I think Tensorflow is developed in a very principled manner focusing on ability to add more ops and platforms in future. While this has hurt TF usability in the short term I am bullish on its future.
Don't be shy. Do share what that reason is.
> PyTorch LSTM network is faster because, by default, it uses cuRNN’s LSTM implementation which fuses layers, steps and point-wise operations. See blog-post on this here.
> Tensorflow’s RNNs (in r1.2), by default, do not use cuDNN’s RNN, and their ‘call’ function describes only one time-step of computation, hence a lot of optimization opportunities are lost. On the flip side, though, this gives user much more flexibility, provided that the user knows what he is doing.
There are 'fused' implementations in tf, but they aren't the default, and I haven't tried them out yet...
EDIT: My bad, I did not see at the end of the article that 1-bit SGD is not enabled on Keras yet, so the performance wins are coming from somewhere else. Neato.
MSFT employees talk about LSTM gains on the original submission: https://news.ycombinator.com/item?id=14473255
> TensorFlow shared the training script for Inception V3, and offered pre-trained models to download. However, it is difficult to retrain the model and achieve the same accuracy, because that requires additional understanding of details such as data pre-processing and augmentation. The best accuracy that were achieved by a third party (Keras in this case) is about 0.6% worse that what the original paper reported. Researchers in the CNTK team worked hard and were able to train a CNTK Inception V3 model with 5.972% top 5 error, even better than the original paper reported!

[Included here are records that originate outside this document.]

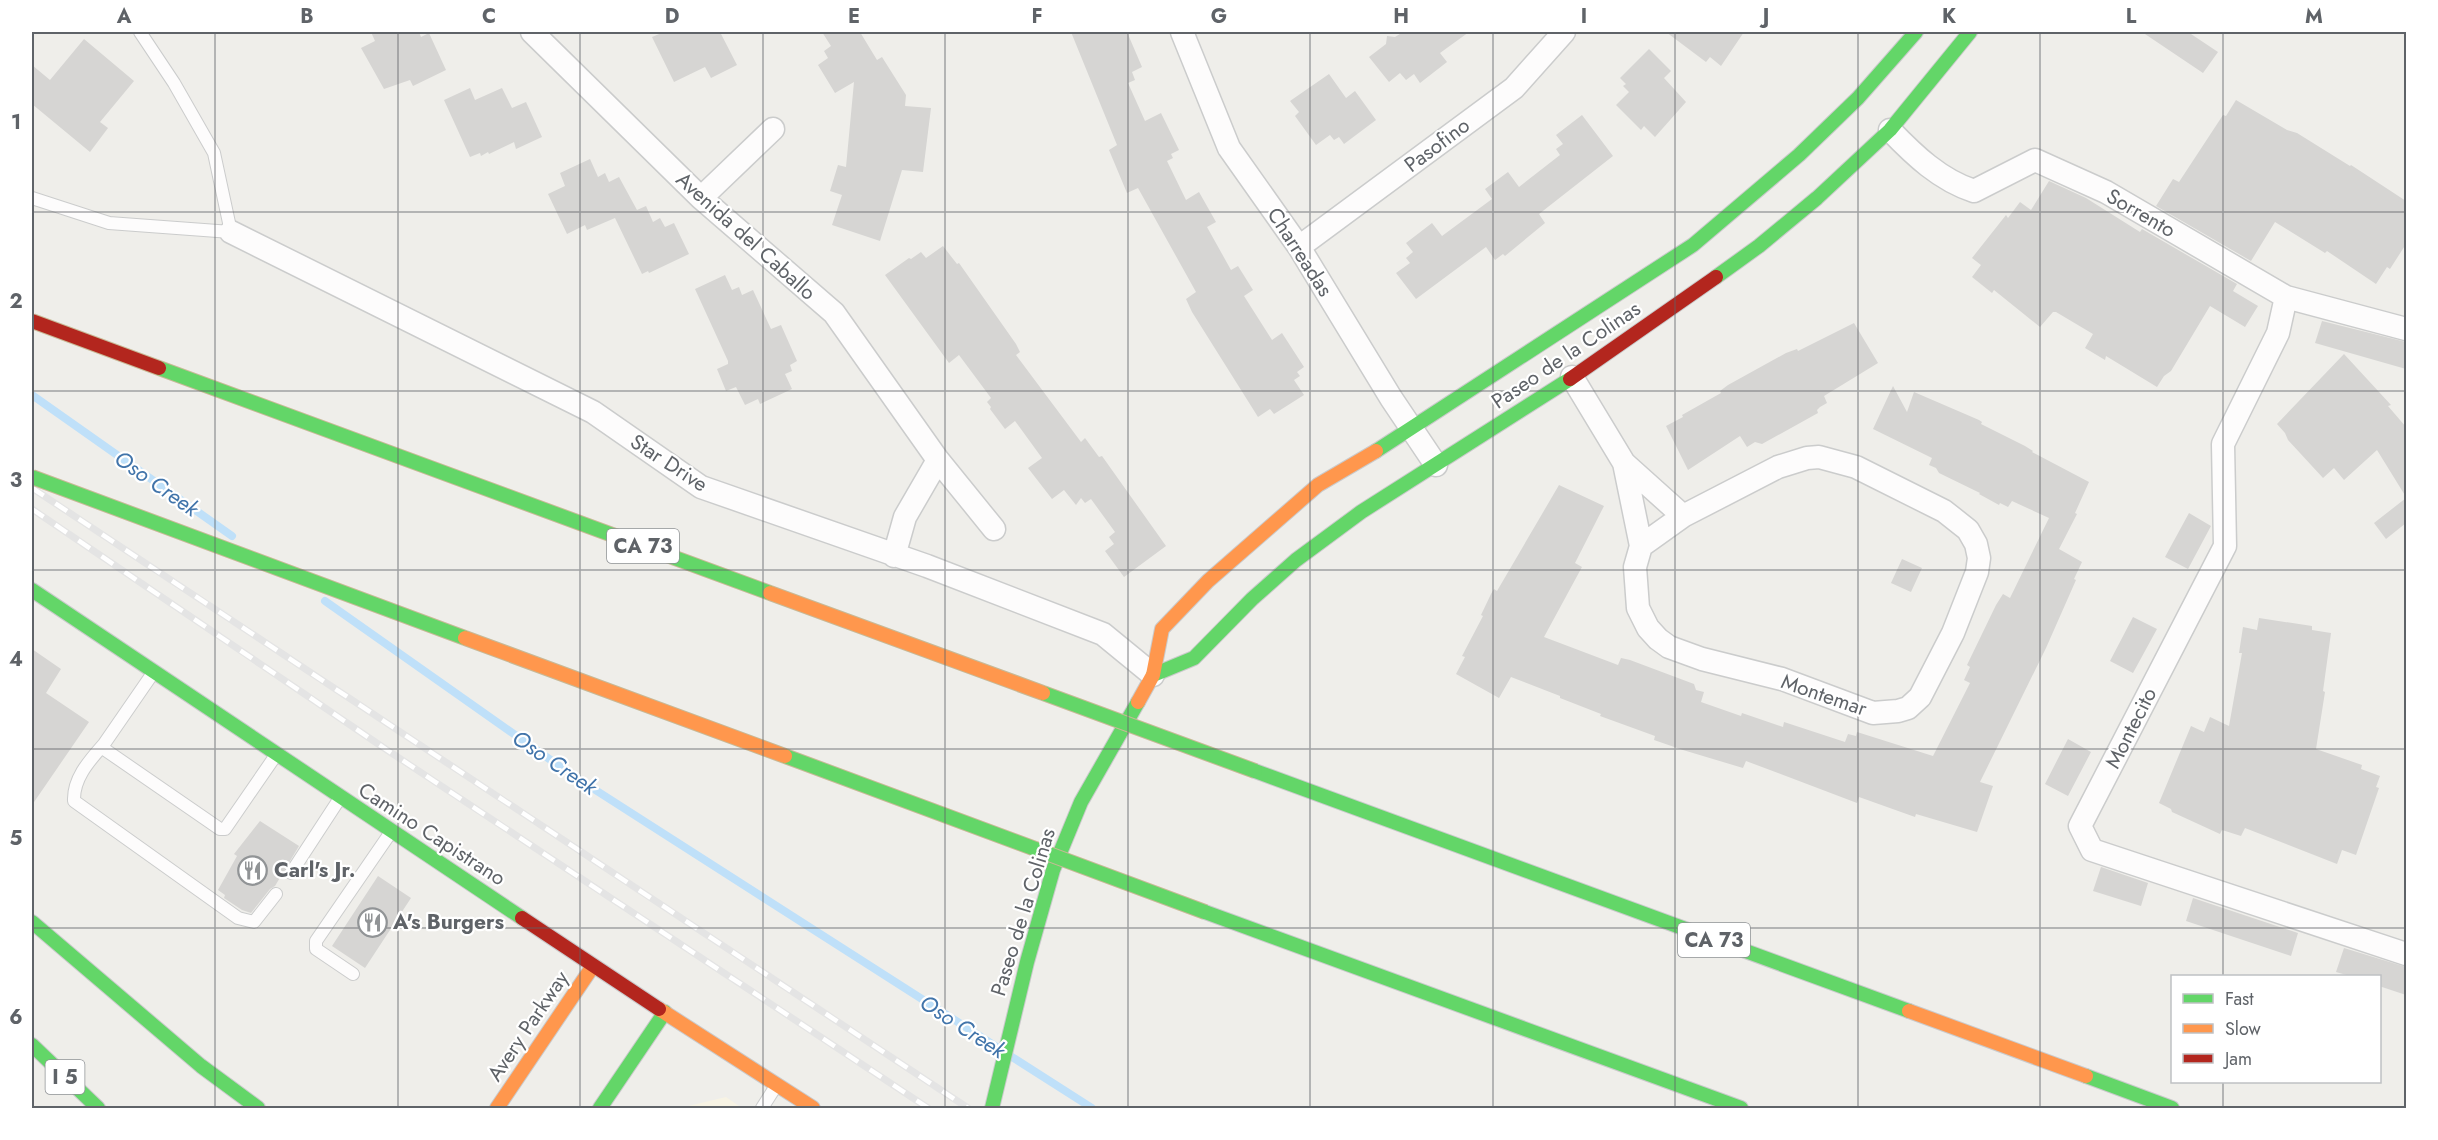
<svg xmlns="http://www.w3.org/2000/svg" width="2438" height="1140" viewBox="0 0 2438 1140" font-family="Jost,sans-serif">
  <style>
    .commercial { fill: #f7f3e4 }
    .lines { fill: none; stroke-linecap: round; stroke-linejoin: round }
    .stream { stroke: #bfe0f9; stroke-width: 8 }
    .building { fill: #d6d5d3 }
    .lane-casing { stroke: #cbcccc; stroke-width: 14 }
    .street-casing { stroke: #cbcccc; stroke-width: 25 }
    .fast-casing { stroke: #cacacb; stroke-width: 16 }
    .slow-casing { stroke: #cacacb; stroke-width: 16 }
    .jam-casing { stroke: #cacacb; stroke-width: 16 }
    .lane { stroke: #fdfcfc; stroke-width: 12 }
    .street { stroke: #fdfcfc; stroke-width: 22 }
    .fast { stroke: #63d668; stroke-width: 14 }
    .slow { stroke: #ff974d; stroke-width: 14 }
    .jam { stroke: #b3261e; stroke-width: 14 }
    .rail-casing { stroke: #e4e4e4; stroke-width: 7 }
    .rail { stroke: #fff; stroke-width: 4.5; stroke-dasharray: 14; stroke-linecap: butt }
    .fast-bridge-casing { stroke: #c8b996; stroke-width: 16; stroke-linecap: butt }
    .slow-bridge-casing { stroke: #c8b996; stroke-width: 16; stroke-linecap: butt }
    .jam-bridge-casing { stroke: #c8b996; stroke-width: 16; stroke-linecap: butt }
    .fast-bridge { stroke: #63d668; stroke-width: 14 }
    .slow-bridge { stroke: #ff974d; stroke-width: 14 }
    .jam-bridge { stroke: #b3261e; stroke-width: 14 }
    .grid { fill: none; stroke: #5f6368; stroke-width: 1.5; stroke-opacity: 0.55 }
    .labels { text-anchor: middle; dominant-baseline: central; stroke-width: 4.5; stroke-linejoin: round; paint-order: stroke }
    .shield { fill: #fff; stroke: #8f9295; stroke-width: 1.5 }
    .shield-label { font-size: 20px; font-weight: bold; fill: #5f6368 }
    .street-label { font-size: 21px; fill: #5f6368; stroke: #fff }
    .poi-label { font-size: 21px; font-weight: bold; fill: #5f6368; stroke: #fff; text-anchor: start }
    .water-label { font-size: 22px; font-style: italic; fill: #4174aa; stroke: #fff }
    .neatline { fill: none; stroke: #5f6368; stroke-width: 2 }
    .grid-label { font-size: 20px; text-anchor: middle; font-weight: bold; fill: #5f6368 }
  </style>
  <rect width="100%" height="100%" fill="#efeeea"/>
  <path class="commercial" d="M726,1097L742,1108H680Z"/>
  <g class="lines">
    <path class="stream" d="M32,395L232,536
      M325,601L572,775L1000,1049
      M1012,1057L1092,1108"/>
  </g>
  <path class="building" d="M371,32H419L421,37L429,33L446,70L413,86L410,80L384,89L361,48L375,41Z
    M664,32H720L737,65L711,78L705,67L674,82L652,37Z
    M822,32H860L877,60L882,57L906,95L905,106L931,108L923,172L902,170L880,241L832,225L842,195L830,191L838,165L846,167L854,82L835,93L818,65L828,58L824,51L831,46Z
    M1071,32H1127L1142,67L1132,72L1135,80L1128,83L1145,121L1161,113L1179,150L1171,154L1173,158L1167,161L1186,200L1199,192L1216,222L1207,227L1231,270L1238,266L1253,290L1244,296L1272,340L1282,333L1304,367L1297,372L1300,376L1294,380L1304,395L1274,414L1270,409L1258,417L1192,312L1186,299L1196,292L1138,188L1127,193L1109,150L1117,145Z
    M1403,32H1469L1440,53L1447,62L1420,83L1414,74L1406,80L1400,73L1389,82L1369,57L1386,44L1387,36L1395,37Z
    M1666,32H1744L1721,66L1710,57L1706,62Z
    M2142,32H2188L2218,52L2203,73Z
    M84,39L134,81L100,122L108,128L90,152L32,104V65L50,80Z
    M1649,49L1671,71L1664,78L1686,102L1655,137L1644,126L1641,130L1616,105L1629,92L1623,86L1626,84L1620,78Z
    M1329,74L1346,98L1355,91L1376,120L1344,144L1339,137L1334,140L1330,135L1316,145L1295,116L1299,112L1290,101Z
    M470,88L475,100L502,88L512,108L526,102L542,137L516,149L514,142L489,154L488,152L481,156L480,153L470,157L444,100Z
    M2236,100L2287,130L2297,133L2350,166L2351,165L2406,201V244L2390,269L2387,267L2376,284L2327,251L2325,253L2275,222L2251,261L2156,206L2173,179L2179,182L2223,115L2226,116Z
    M1582,115L1613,156L1539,214L1545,223L1505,256L1503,254L1495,260L1486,247L1416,299L1396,273L1410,263L1406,258L1413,252L1406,243L1432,223L1442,236L1492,199L1485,189L1508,172L1519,187L1560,155L1556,149L1563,144L1556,135Z
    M590,159L598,177L605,173L609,182L619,177L637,210L646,206L653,222L660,218L665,227L674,223L689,254L649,273L648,271L642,274L615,218L587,230L585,225L567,234L548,194L565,186L560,173Z
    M2049,181L2086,198L2140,232L2142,229L2237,284L2233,291L2258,306L2245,327L2210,306L2171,371L2164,376L2157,387L2106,356L2105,360L2085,348L2093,334L2056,312H2053L2040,327L1994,290L1992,293L1972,277L1981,265L1972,258L2006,215L2008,218L2020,202L2031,210Z
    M943,246L957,264L959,263L1016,344L1020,352L1016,355L1081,442L1085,438L1099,457L1102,456L1166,546L1124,577L1105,551L1114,544L1109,537L1115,532L1091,499L1085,503L1081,498L1076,505L1064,490L1052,499L1028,468L1042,458L1015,421L1005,429L990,409L991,407L987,402L991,398L959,355L949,363L885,275L909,258L911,259L921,252L926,258Z
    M725,275L732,290L739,287L742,295L753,290L771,329L781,325L797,361L790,365L792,371L785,374L792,389L760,404L758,399L745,405L736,387L726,391L717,369L728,364V361L695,289Z
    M2322,321L2406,342V369L2315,343Z
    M1854,323L1878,363L1824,396L1827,403L1820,407L1817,410L1818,413L1762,444L1755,442L1747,447L1740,436L1688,470L1666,426L1683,417L1682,415L1721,393L1720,391L1728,385L1786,353L1797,349L1798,351Z
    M2344,354L2391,405L2388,406L2406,427V497L2377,450L2344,480L2334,468L2323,478L2288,440L2285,433L2277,424Z
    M1893,386L1907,412L1914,392L1979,420L1982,422L1981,424L2025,446L2033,451L2032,452L2089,482L2075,513L2077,514L2059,549L2082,562L2074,579L2076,580L2046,648L1980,782L1993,786L1977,832L1916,814L1915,817L1859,797L1857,803L1746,761L1743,768L1683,750L1654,740L1655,736L1600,716L1601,714L1560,698V696L1511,677L1499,698L1456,674L1465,657L1462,656L1483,616L1481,615L1491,594L1494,589L1497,591L1559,485L1604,506L1575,563L1582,567L1544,637L1618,665L1621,658L1630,660L1694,684L1696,690L1704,692L1701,702L1741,716L1742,713L1783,727L1784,722L1845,742L1848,734L1856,736L1857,732L1933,756L1970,683L1964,680L1970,667L1967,665L1996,605L2003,594L2010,598L2049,518L2012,501L2008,507L2000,503L1999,505L1979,494L1980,493L1939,473L1936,468L1929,465L1932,458L1873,429Z
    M2406,498V523L2386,539L2374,523Z
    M2189,513L2211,526L2188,569L2165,557Z
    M1902,559L1922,568L1911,592L1891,583Z
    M2133,617L2157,629L2133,673L2110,661Z
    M2259,618L2312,626V630L2331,633L2323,691L2325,692L2316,749L2362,765L2361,769L2380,776L2376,787L2379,788L2356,855L2342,850L2337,864L2245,828L2241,836L2222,830L2220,834L2172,812L2171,809L2159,803L2191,726L2204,732L2210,717L2229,726L2242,653H2239L2243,627L2257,630Z
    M32,649L61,669L46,693L89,722L32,805Z
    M2068,739L2091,752L2068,796L2045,784Z
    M260,821L299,846L275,886L270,889L251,913L242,910L224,898L225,895L218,890L237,856L234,854Z
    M2101,867L2148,883L2141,906L2093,891Z
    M378,876L411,898L365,968L332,946Z
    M2193,898L2298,933L2291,956L2186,921Z
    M2344,948L2406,967V995L2379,986V976H2350L2336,972Z"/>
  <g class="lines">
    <defs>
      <path id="lane" d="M32,198L109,223L231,232L214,153L174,83L140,32
        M153,673L104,744V749L220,829H225L276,755
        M104,744C90,760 73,778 74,801L238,918L254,922L276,894
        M291,873L340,798
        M353,974L316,949V941L391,832
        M762,1108L776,1086"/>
      <path id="street" d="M532,32L701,198L834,313L938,460L905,517L894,556
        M1182,32L1229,148L1299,247L1391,398L1436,465
        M1890,130C1914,155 1940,180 1974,191L2035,160L2106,192L2286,297L2406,329
        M701,198L773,129
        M231,232L593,412L701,487L927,566L1103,634L1153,675
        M1299,247L1514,88L1564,32
        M2286,297L2278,333L2223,444L2225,546L2080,826L2092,850L2406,954
        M1572,377L1624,463L1683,516
        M1819,457L1856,467L1944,511L1968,530L1976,544L1979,558L1977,572L1953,633L1920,697L1908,708L1898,711L1873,713L1782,679L1702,659L1669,647L1658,639L1648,628L1638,608L1635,567L1641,546L1683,516L1778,467L1807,458Z
        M938,460L994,529
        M1624,463L1641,546"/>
      <path id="fast" d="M1716,277L1759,246L1817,198L1890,130L1970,32
        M1376,451L1693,245L1799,155L1858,98L1916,32
        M32,590L522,918
        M1153,675L1194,658L1252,599L1296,560L1361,512L1570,379
        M1255,771L1909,1011
        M1205,912L1741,1108
        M32,922L201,1066L258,1108
        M32,1045L98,1108
        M2086,1076L2172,1108
        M600,1108L665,1012
        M992,1108L1027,962L1053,870L1081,802L1138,702"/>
      <path id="slow" d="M1138,702L1153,675L1162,629L1208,581L1318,485L1376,451
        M659,1009L813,1108
        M1909,1011L2086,1076
        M497,1108L593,966"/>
      <path id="jam" d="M1570,379L1716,277
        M522,918L659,1009"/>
    </defs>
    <use href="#lane" class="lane-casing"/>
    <use href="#street" class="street-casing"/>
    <use href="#fast" class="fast-casing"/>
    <use href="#slow" class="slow-casing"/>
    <use href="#jam" class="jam-casing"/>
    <use href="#lane" class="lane"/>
    <use href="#street" class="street"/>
    <use href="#fast" class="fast"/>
    <use href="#slow" class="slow"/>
    <use href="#jam" class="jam"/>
    <defs>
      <path id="rail" d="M32,488L968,1108
        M32,509L387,750L928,1108"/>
    </defs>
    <use href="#rail" class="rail-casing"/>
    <use href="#rail" class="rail"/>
    <defs>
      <path id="fast-bridge" d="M159,368L770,593
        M32,477L465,638
        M1043,693L1255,771
        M785,756L1205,912"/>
      <path id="slow-bridge" d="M770,593L1043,693
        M465,638L785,756"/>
      <path id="jam-bridge" d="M32,321L159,368"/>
    </defs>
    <use href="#fast-bridge" class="fast-bridge-casing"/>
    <use href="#slow-bridge" class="slow-bridge-casing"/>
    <use href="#jam-bridge" class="jam-bridge-casing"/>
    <use href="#fast-bridge" class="fast-bridge"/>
    <use href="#slow-bridge" class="slow-bridge"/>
    <use href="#jam-bridge" class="jam-bridge"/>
  </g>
  <path class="grid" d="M215,32V1108M398,32V1108M580,32V1108M763,32V1108M945,32V1108M1128,32V1108M1310,32V1108M1493,32V1108M1675,32V1108M1858,32V1108M2040,32V1108M2223,32V976M32,212H2406M32,391H2406M32,570H2406M32,749H2406M32,928H2406M2223,1082V1108"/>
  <defs>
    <symbol id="restaurant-ring" viewBox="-11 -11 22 22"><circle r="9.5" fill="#fff" stroke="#919496" stroke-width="1.5"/><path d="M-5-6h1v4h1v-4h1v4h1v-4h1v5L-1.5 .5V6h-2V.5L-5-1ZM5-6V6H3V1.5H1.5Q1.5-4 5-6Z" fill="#919496"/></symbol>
  </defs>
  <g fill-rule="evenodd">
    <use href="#restaurant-ring" x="236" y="854" width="33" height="33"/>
    <use href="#restaurant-ring" x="356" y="906" width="33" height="33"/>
  </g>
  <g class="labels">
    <g class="shield">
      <rect x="607" y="529" width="72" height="34" rx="4.5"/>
      <rect x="1678" y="923" width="72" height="34" rx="4.5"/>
      <rect x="45.5" y="1060" width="39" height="34" rx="4.5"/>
    </g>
    <g class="shield-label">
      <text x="643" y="546">CA 73</text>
      <text x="1714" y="940">CA 73</text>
      <text x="65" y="1077">I 5</text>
    </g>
    <g class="street-label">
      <text transform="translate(1437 145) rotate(-37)">Pasofino</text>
      <text transform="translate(2141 213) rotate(30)">Sorrento</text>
      <text transform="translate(746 236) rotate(42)">Avenida del Caballo</text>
      <text transform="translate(1300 252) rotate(57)">Charreadas</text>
      <text transform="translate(1566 355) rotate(-34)">Paseo de la Colinas</text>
      <text transform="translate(669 463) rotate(33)">Star Drive</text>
      <text transform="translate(1824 695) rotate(19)">Montemar</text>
      <text transform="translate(2131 728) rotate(-63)">Montecito</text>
      <text transform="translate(432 834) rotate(33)">Camino Capistrano</text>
      <text transform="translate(1023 912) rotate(-73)">Paseo de la Colinas</text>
      <text transform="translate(528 1026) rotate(-56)">Avery Parkway</text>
    </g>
    <g class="poi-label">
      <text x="274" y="870">Carl's Jr.</text>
      <text x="393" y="922">A's Burgers</text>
    </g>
    <g class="water-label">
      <text transform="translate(157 483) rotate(35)">Oso Creek</text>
      <text transform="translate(555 762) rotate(34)">Oso Creek</text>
      <text transform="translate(963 1026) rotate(33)">Oso Creek</text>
    </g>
  </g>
  <rect width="2438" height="1140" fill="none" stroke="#ffffff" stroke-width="66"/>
  <rect x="2171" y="975" width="210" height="108" fill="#ffffff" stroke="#bfc1c3" stroke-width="1.5"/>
  <rect x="2183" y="994" width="30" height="9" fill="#63d668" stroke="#bfc1c3" stroke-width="1.5"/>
  <text x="2225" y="1005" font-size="18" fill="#5f6368">Fast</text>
  <rect x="2183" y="1024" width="30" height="9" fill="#ff974d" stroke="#bfc1c3" stroke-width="1.5"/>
  <text x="2225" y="1035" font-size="18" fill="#5f6368">Slow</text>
  <rect x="2183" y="1054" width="30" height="9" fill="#b3261e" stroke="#bfc1c3" stroke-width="1.5"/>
  <text x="2225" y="1065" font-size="18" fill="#5f6368">Jam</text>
  <rect x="33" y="33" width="2372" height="1074" class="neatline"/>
  <g class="grid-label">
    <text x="124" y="23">A</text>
    <text x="307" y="23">B</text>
    <text x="489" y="23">C</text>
    <text x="672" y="23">D</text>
    <text x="854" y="23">E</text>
    <text x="1037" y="23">F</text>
    <text x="1219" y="23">G</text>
    <text x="1401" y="23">H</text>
    <text x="1584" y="23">I</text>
    <text x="1766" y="23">J</text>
    <text x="1949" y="23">K</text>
    <text x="2131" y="23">L</text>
    <text x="2314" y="23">M</text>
    <text x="16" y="129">1</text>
    <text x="16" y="308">2</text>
    <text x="16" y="487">3</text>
    <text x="16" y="666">4</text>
    <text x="16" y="845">5</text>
    <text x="16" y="1024">6</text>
  </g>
</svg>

This suggests that an improvement in accuracy is possible by switching to CNTK, hence why I included an accuracy metric from both frameworks. (and also for sanity checking, as you note)
But it's worth noting that this code is all released:
It may be hard to replicate that across all platforms, though -- as an example, the distortions include using four different image resizing algorithms.
Some of it was true preprocessing, i.e., cleaning up the imagenet data. I wrote a bit about that here: https://da-data.blogspot.com/2016/02/cleaning-imagenet-datas...
(tl;dr - there are some invalid images and bboxes, etc., and some papers chose to deal with the "blacklisted" images differently.)
See for example the TF vs Torch implementations of Pix2Pix https://github.com/affinelayer/pix2pix-tensorflow (at the bottom of the page).
The reasons for this are many: different order of operations, failure to propagate random seeds, different order of processing files etc. I don't think there is a structured study of this so that would be a great thing to do!
I did to go through the rigmarole of building tensorflow for GPU training in GCE (building TF: installing nvidia drivers, cudnn, etc) and docker would have definitely been a boon! Or it would be nice of GCE had an image marketplace like AWS.